From the beginning, all of these possible sources of revenue from the sale and re-sale of the movie are incorporated into the decisions that shape the story.
One more element of this idea: If the audience is the product, the media companies must produce the product that meets the needs of the consumer of that product – and those consumers are the advertisers and supporters.
Considering this element allows for a recognition of the link between the story and the needs of the
advertiser/sponsor. It does Nokia little good to spend millions on linking its latest phone to a story that ignores smartphones – or worse, depicts technology as harmful or negative. The needs of the promotional partner will dictate, explicitly or implicitly, elements of the text that Warner Bros. produces.
Considering this element also shows that some potential audience members are more valuable than others. It is in the economic interest of Warner Bros. to attract people who – to illustrate the point – have the money to purchase the Nokia phone, the interest in the Nokia phone, and who have a generally positive view of smartphones and communication technology. Gathering such an audience with Man of Steel makes it easier for Warner Bros. to get Nokia to invest in the movie.
These four ideas – that communication is the way we learn about the world and ourselves; that most communication takes place with the stories produced by the mass commercial media industry; that the goal of the mass commercial media is to maximize profits; and that the function of the mass commercial media is to gather an audience that can be sold – provide a foundation. They explain what mass commercial media companies do, and why what they do has such a great impact on an individual and on a society.
Lastly, these ideas lead to an understanding of how economic forces ruthlessly dictate a particular social ideology that underlies the majority of mass commercial media texts. Stories and ideas that don’t help media companies attract advertising money are not told.

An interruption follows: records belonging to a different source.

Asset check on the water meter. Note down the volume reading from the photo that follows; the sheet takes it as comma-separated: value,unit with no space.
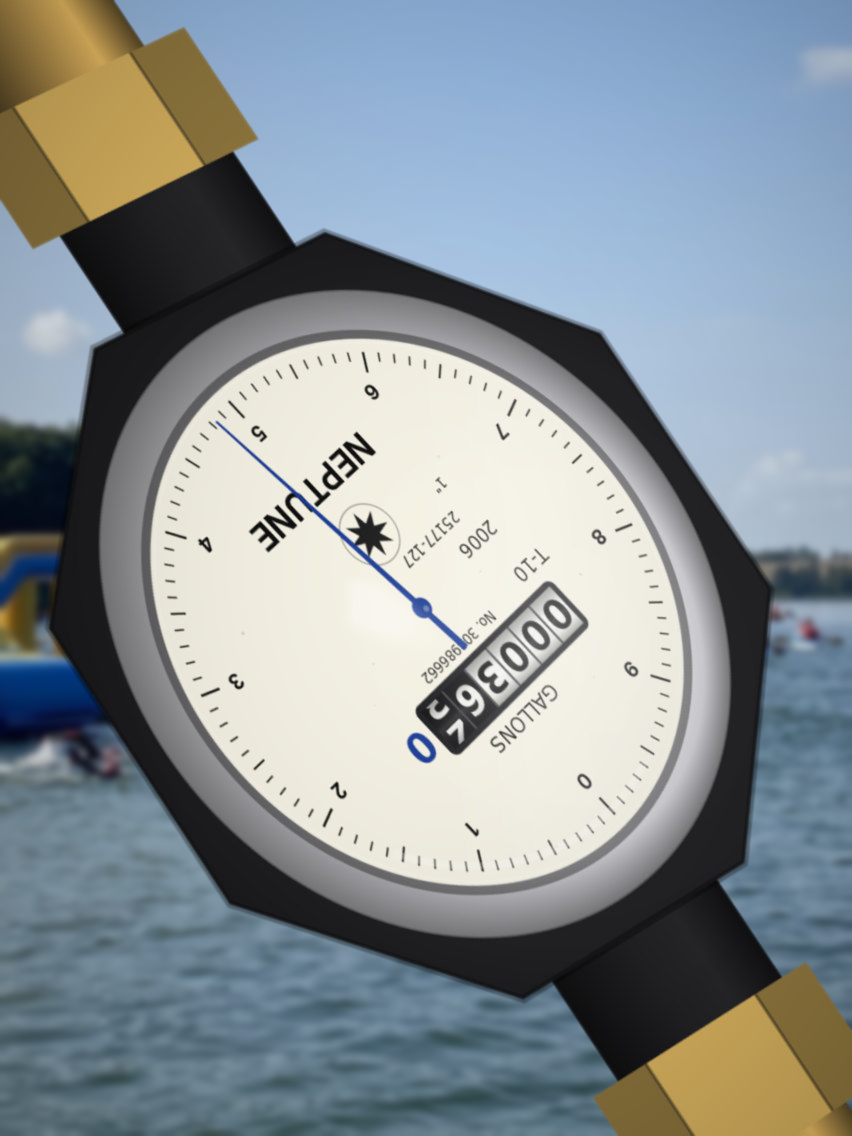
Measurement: 3624.8,gal
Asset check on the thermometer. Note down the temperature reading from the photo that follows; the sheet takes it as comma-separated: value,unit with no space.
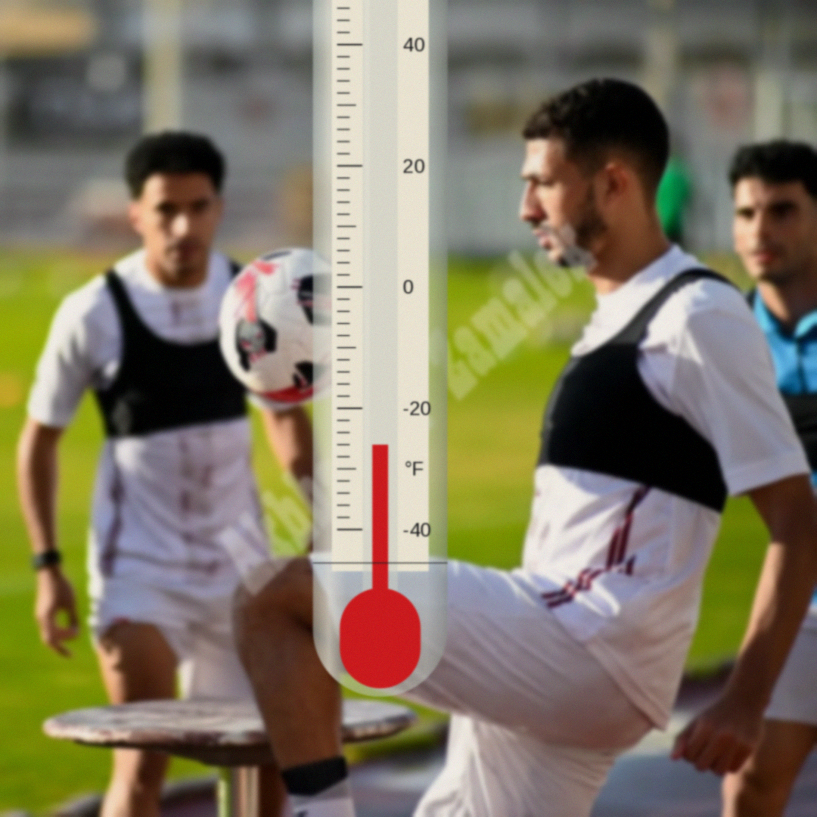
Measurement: -26,°F
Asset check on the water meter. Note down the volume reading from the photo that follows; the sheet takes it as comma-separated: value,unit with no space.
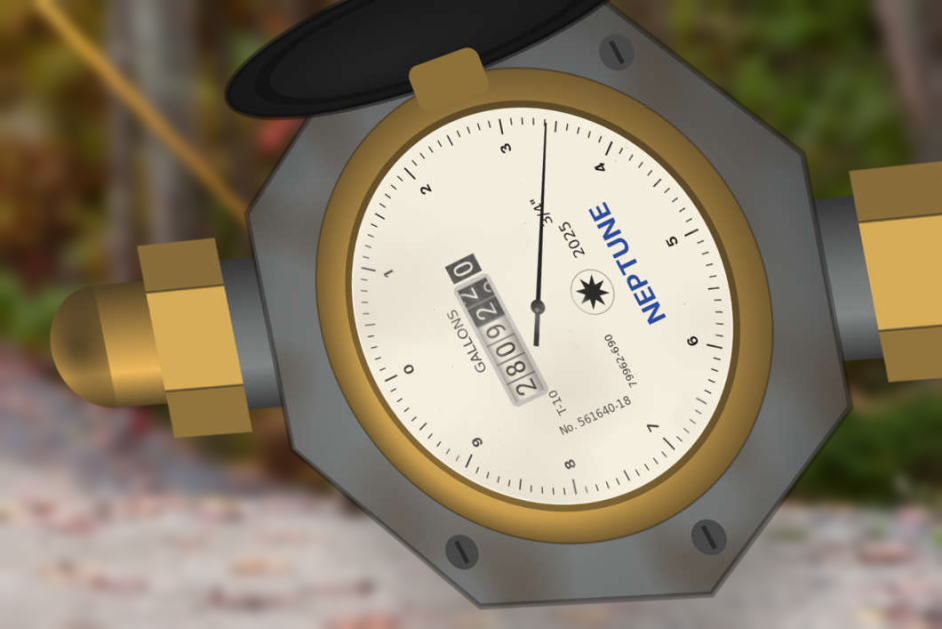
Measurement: 2809223.4,gal
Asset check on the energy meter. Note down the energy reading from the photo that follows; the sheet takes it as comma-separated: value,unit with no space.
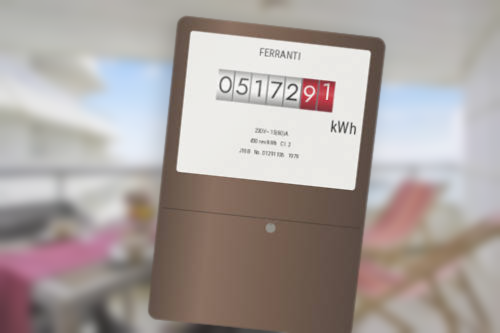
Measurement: 5172.91,kWh
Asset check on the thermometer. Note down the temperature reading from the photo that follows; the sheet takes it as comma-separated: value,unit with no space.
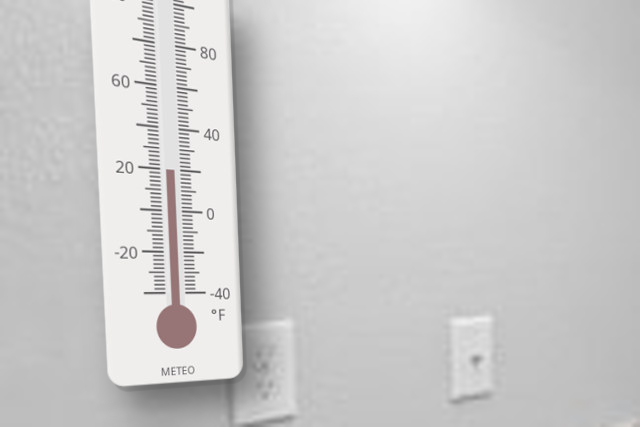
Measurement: 20,°F
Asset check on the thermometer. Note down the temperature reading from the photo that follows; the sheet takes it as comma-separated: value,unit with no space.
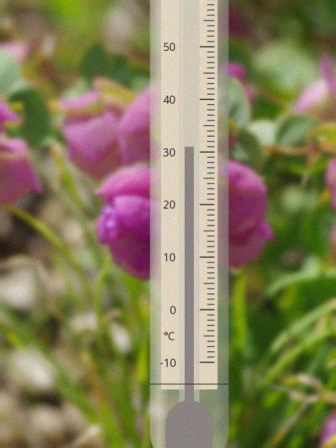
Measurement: 31,°C
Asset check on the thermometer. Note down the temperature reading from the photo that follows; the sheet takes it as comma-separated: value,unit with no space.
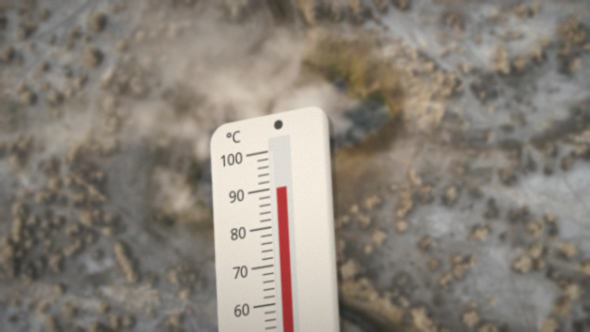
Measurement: 90,°C
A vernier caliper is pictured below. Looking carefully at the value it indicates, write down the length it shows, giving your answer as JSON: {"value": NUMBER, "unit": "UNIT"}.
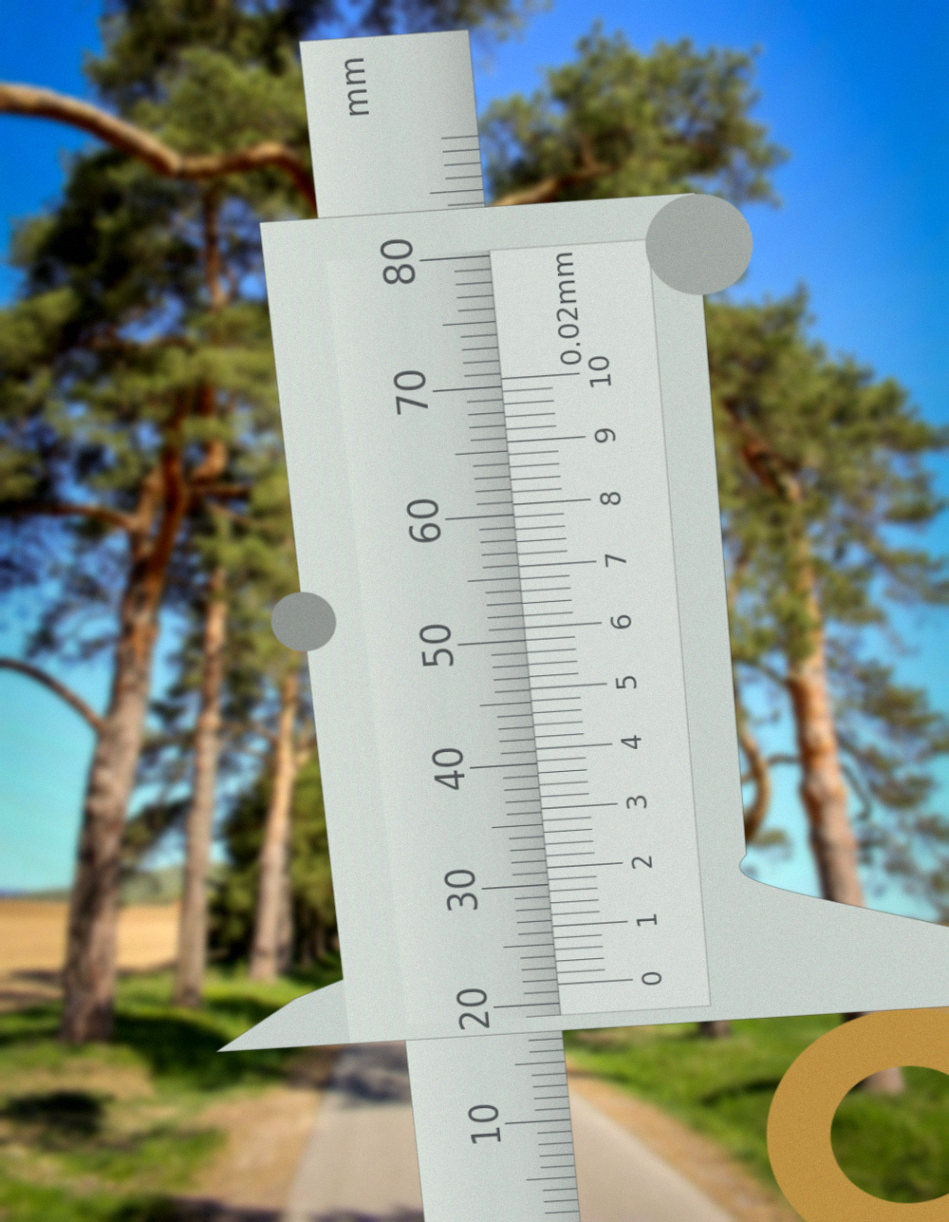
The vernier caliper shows {"value": 21.6, "unit": "mm"}
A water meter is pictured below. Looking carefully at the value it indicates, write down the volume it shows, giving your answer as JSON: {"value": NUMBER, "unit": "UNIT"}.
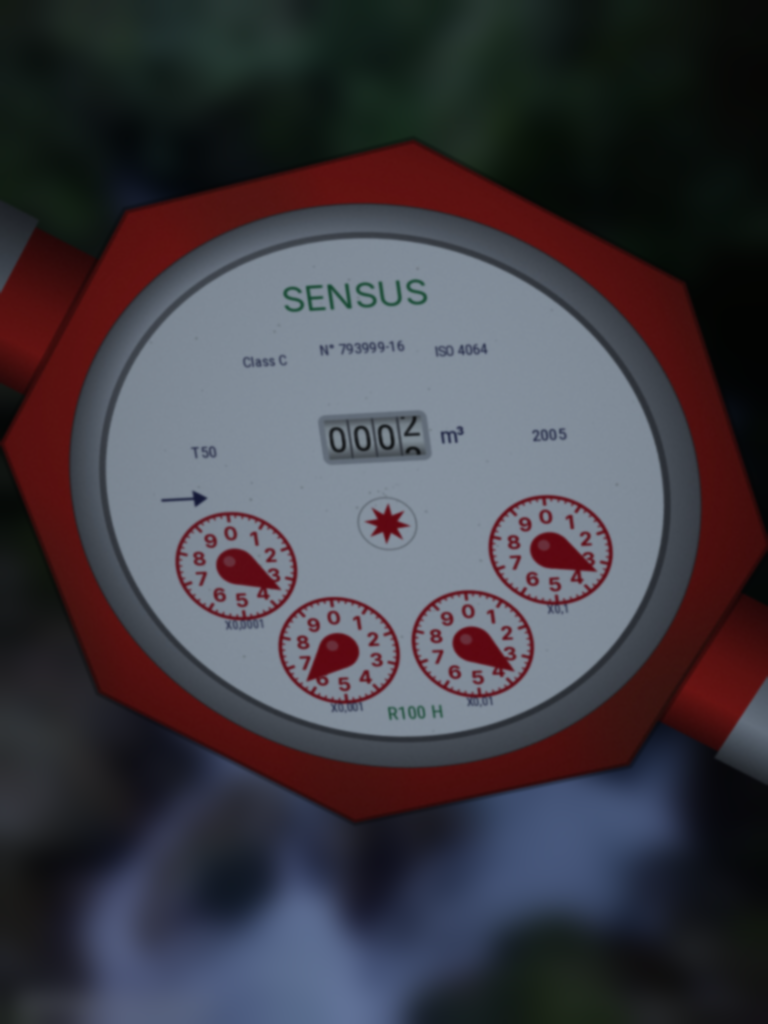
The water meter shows {"value": 2.3363, "unit": "m³"}
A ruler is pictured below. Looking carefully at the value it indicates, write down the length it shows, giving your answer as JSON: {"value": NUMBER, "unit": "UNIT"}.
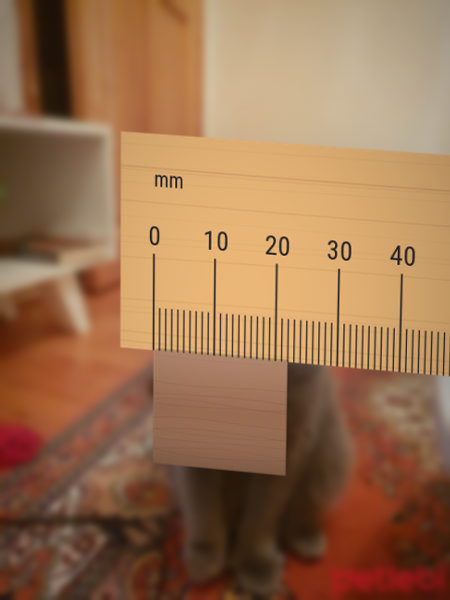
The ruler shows {"value": 22, "unit": "mm"}
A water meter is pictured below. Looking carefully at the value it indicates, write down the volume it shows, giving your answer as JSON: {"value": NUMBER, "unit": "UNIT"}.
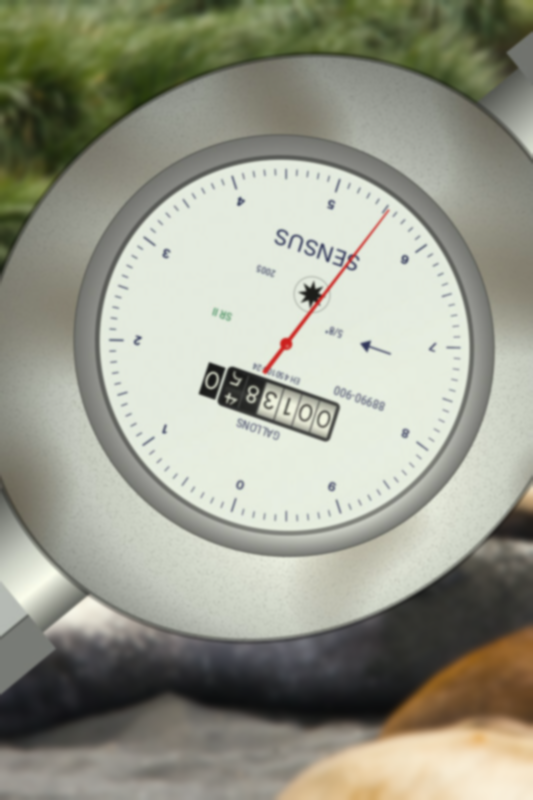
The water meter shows {"value": 13845.5, "unit": "gal"}
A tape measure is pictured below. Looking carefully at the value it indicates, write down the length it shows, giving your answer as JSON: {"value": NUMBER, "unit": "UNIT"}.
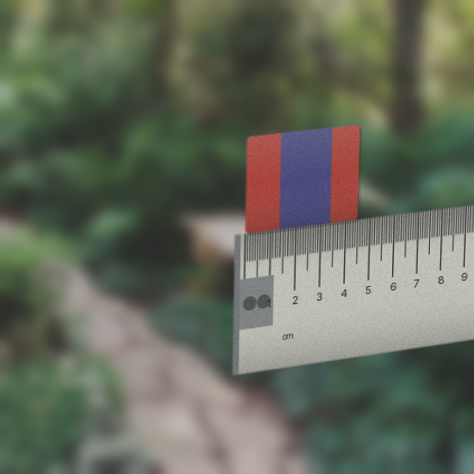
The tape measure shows {"value": 4.5, "unit": "cm"}
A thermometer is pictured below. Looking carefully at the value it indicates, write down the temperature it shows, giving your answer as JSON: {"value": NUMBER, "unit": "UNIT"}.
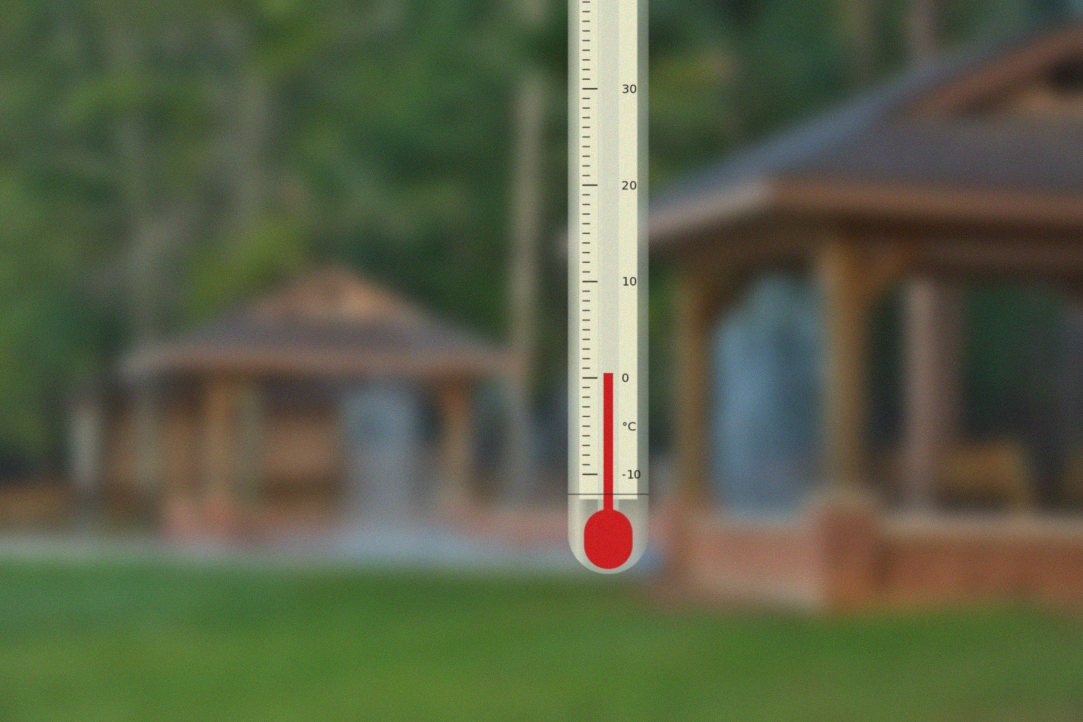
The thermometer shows {"value": 0.5, "unit": "°C"}
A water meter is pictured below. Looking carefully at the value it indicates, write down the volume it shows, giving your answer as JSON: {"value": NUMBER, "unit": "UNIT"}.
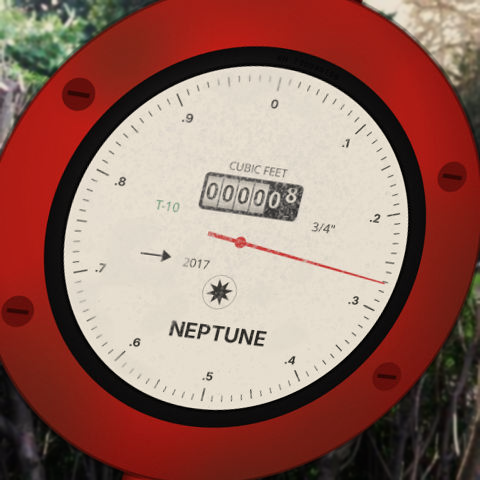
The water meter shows {"value": 8.27, "unit": "ft³"}
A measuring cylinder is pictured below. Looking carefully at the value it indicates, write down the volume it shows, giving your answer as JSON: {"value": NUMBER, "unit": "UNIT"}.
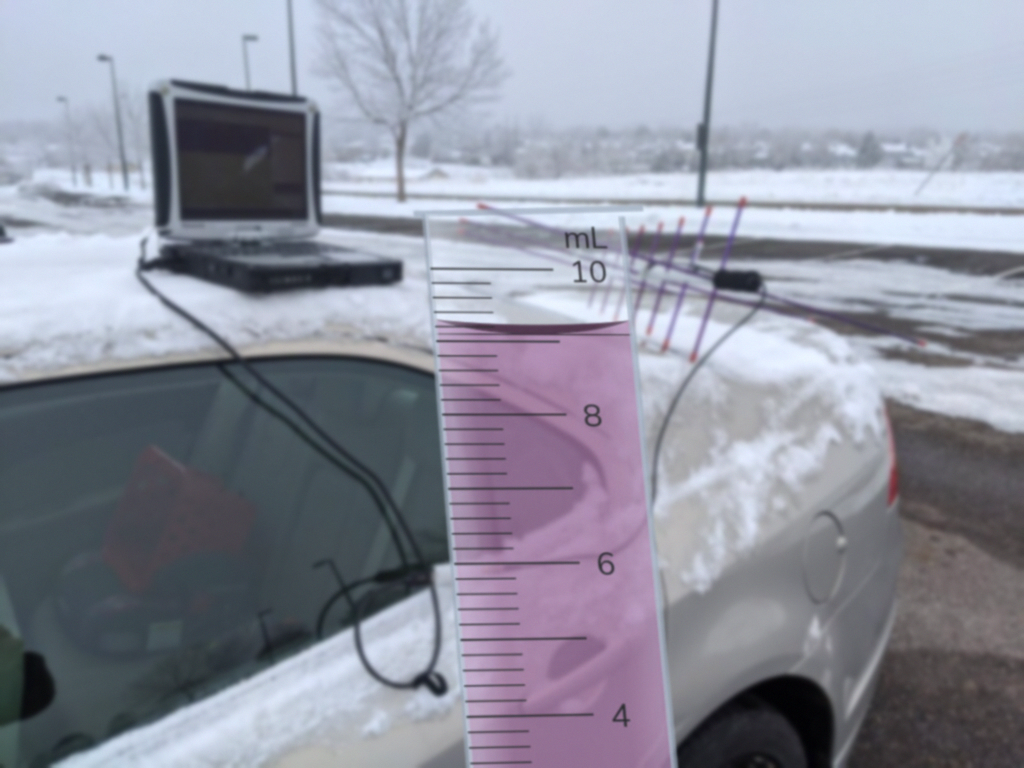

No automobile company is going to continue to produce a model of car that is not selling well. Similarly, no media company is going to continue to produce and air a program that is not drawing an audience. In later chapters, the relationship between audiences and revenues will be detailed further. For now, it is enough to recognize that stories and texts – movies, television shows, etc. – that fail to attract the correct audiences will fall out of any society’s social environment. And their underlying ideologies are thrown away as well.